Dataset records:
---+---
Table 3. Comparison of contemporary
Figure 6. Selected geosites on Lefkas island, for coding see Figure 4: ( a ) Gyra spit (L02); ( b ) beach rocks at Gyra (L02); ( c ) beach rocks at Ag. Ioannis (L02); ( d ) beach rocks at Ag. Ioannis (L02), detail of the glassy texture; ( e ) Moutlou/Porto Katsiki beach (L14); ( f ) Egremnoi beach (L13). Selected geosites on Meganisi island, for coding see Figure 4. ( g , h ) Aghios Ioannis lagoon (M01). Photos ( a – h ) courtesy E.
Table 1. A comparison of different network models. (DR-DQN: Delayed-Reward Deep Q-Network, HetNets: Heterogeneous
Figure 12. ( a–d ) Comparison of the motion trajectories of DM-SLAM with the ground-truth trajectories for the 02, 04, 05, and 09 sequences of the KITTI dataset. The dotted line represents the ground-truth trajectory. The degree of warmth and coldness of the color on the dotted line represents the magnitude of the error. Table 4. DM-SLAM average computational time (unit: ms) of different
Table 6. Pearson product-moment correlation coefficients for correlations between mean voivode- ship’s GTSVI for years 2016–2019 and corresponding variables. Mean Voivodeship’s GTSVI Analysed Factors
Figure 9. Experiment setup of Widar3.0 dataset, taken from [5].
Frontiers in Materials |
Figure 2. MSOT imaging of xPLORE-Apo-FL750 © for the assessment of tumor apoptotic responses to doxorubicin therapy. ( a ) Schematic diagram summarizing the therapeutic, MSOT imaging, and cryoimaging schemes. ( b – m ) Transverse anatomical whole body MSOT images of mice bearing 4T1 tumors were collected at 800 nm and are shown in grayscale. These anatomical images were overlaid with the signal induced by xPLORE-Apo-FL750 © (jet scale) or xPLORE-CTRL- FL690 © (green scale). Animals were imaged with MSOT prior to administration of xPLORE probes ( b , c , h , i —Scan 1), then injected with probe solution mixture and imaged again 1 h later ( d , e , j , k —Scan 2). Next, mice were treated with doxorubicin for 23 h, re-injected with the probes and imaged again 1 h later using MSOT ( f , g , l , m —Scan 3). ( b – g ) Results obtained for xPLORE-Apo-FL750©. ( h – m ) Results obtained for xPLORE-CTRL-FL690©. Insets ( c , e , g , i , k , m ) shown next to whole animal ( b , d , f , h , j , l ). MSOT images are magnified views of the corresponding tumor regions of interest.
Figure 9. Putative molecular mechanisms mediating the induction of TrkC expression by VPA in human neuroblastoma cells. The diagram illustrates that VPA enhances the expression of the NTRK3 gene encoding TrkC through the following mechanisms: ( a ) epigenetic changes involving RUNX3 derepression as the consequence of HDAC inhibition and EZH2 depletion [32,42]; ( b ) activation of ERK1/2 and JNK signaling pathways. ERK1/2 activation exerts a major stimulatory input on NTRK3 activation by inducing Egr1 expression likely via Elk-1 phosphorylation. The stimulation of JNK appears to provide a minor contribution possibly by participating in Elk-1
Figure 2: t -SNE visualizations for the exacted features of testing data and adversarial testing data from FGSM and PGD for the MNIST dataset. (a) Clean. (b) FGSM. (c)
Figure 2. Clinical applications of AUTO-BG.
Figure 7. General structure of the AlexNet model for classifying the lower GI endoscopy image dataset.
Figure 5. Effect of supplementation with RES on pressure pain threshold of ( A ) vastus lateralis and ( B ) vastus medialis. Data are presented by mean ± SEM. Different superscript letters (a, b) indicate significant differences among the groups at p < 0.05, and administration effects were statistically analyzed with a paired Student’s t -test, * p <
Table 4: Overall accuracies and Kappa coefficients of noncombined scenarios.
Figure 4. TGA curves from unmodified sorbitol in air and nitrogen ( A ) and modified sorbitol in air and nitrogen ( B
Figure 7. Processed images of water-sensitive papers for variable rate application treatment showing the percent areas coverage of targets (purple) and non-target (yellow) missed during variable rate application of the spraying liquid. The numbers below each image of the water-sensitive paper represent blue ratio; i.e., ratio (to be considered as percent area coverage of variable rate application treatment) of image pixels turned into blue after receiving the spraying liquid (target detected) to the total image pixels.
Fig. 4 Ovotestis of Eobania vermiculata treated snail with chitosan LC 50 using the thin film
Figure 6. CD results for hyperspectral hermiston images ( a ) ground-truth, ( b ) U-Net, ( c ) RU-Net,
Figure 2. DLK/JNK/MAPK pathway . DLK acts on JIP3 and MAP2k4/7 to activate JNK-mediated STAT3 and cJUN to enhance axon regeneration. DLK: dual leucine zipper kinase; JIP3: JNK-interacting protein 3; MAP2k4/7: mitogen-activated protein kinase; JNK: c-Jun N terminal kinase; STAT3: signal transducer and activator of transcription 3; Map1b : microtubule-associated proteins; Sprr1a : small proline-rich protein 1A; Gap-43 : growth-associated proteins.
---+---
Exercise instructions:
Output every record exactly as written, with nothing dropped.

Your response:
Table 3. Comparison of contemporary
Figure 6. Selected geosites on Lefkas island, for coding see Figure 4: ( a ) Gyra spit (L02); ( b ) beach rocks at Gyra (L02); ( c ) beach rocks at Ag. Ioannis (L02); ( d ) beach rocks at Ag. Ioannis (L02), detail of the glassy texture; ( e ) Moutlou/Porto Katsiki beach (L14); ( f ) Egremnoi beach (L13). Selected geosites on Meganisi island, for coding see Figure 4. ( g , h ) Aghios Ioannis lagoon (M01). Photos ( a – h ) courtesy E.
Table 1. A comparison of different network models. (DR-DQN: Delayed-Reward Deep Q-Network, HetNets: Heterogeneous
Figure 12. ( a–d ) Comparison of the motion trajectories of DM-SLAM with the ground-truth trajectories for the 02, 04, 05, and 09 sequences of the KITTI dataset. The dotted line represents the ground-truth trajectory. The degree of warmth and coldness of the color on the dotted line represents the magnitude of the error. Table 4. DM-SLAM average computational time (unit: ms) of different
Table 6. Pearson product-moment correlation coefficients for correlations between mean voivode- ship’s GTSVI for years 2016–2019 and corresponding variables. Mean Voivodeship’s GTSVI Analysed Factors
Figure 9. Experiment setup of Widar3.0 dataset, taken from [5].
Frontiers in Materials |
Figure 2. MSOT imaging of xPLORE-Apo-FL750 © for the assessment of tumor apoptotic responses to doxorubicin therapy. ( a ) Schematic diagram summarizing the therapeutic, MSOT imaging, and cryoimaging schemes. ( b – m ) Transverse anatomical whole body MSOT images of mice bearing 4T1 tumors were collected at 800 nm and are shown in grayscale. These anatomical images were overlaid with the signal induced by xPLORE-Apo-FL750 © (jet scale) or xPLORE-CTRL- FL690 © (green scale). Animals were imaged with MSOT prior to administration of xPLORE probes ( b , c , h , i —Scan 1), then injected with probe solution mixture and imaged again 1 h later ( d , e , j , k —Scan 2). Next, mice were treated with doxorubicin for 23 h, re-injected with the probes and imaged again 1 h later using MSOT ( f , g , l , m —Scan 3). ( b – g ) Results obtained for xPLORE-Apo-FL750©. ( h – m ) Results obtained for xPLORE-CTRL-FL690©. Insets ( c , e , g , i , k , m ) shown next to whole animal ( b , d , f , h , j , l ). MSOT images are magnified views of the corresponding tumor regions of interest.
Figure 9. Putative molecular mechanisms mediating the induction of TrkC expression by VPA in human neuroblastoma cells. The diagram illustrates that VPA enhances the expression of the NTRK3 gene encoding TrkC through the following mechanisms: ( a ) epigenetic changes involving RUNX3 derepression as the consequence of HDAC inhibition and EZH2 depletion [32,42]; ( b ) activation of ERK1/2 and JNK signaling pathways. ERK1/2 activation exerts a major stimulatory input on NTRK3 activation by inducing Egr1 expression likely via Elk-1 phosphorylation. The stimulation of JNK appears to provide a minor contribution possibly by participating in Elk-1
Figure 2: t -SNE visualizations for the exacted features of testing data and adversarial testing data from FGSM and PGD for the MNIST dataset. (a) Clean. (b) FGSM. (c)
Figure 2. Clinical applications of AUTO-BG.
Figure 7. General structure of the AlexNet model for classifying the lower GI endoscopy image dataset.
Figure 5. Effect of supplementation with RES on pressure pain threshold of ( A ) vastus lateralis and ( B ) vastus medialis. Data are presented by mean ± SEM. Different superscript letters (a, b) indicate significant differences among the groups at p < 0.05, and administration effects were statistically analyzed with a paired Student’s t -test, * p <
Table 4: Overall accuracies and Kappa coefficients of noncombined scenarios.
Figure 4. TGA curves from unmodified sorbitol in air and nitrogen ( A ) and modified sorbitol in air and nitrogen ( B
Figure 7. Processed images of water-sensitive papers for variable rate application treatment showing the percent areas coverage of targets (purple) and non-target (yellow) missed during variable rate application of the spraying liquid. The numbers below each image of the water-sensitive paper represent blue ratio; i.e., ratio (to be considered as percent area coverage of variable rate application treatment) of image pixels turned into blue after receiving the spraying liquid (target detected) to the total image pixels.
Fig. 4 Ovotestis of Eobania vermiculata treated snail with chitosan LC 50 using the thin film
Figure 6. CD results for hyperspectral hermiston images ( a ) ground-truth, ( b ) U-Net, ( c ) RU-Net,
Figure 2. DLK/JNK/MAPK pathway . DLK acts on JIP3 and MAP2k4/7 to activate JNK-mediated STAT3 and cJUN to enhance axon regeneration. DLK: dual leucine zipper kinase; JIP3: JNK-interacting protein 3; MAP2k4/7: mitogen-activated protein kinase; JNK: c-Jun N terminal kinase; STAT3: signal transducer and activator of transcription 3; Map1b : microtubule-associated proteins; Sprr1a : small proline-rich protein 1A; Gap-43 : growth-associated proteins.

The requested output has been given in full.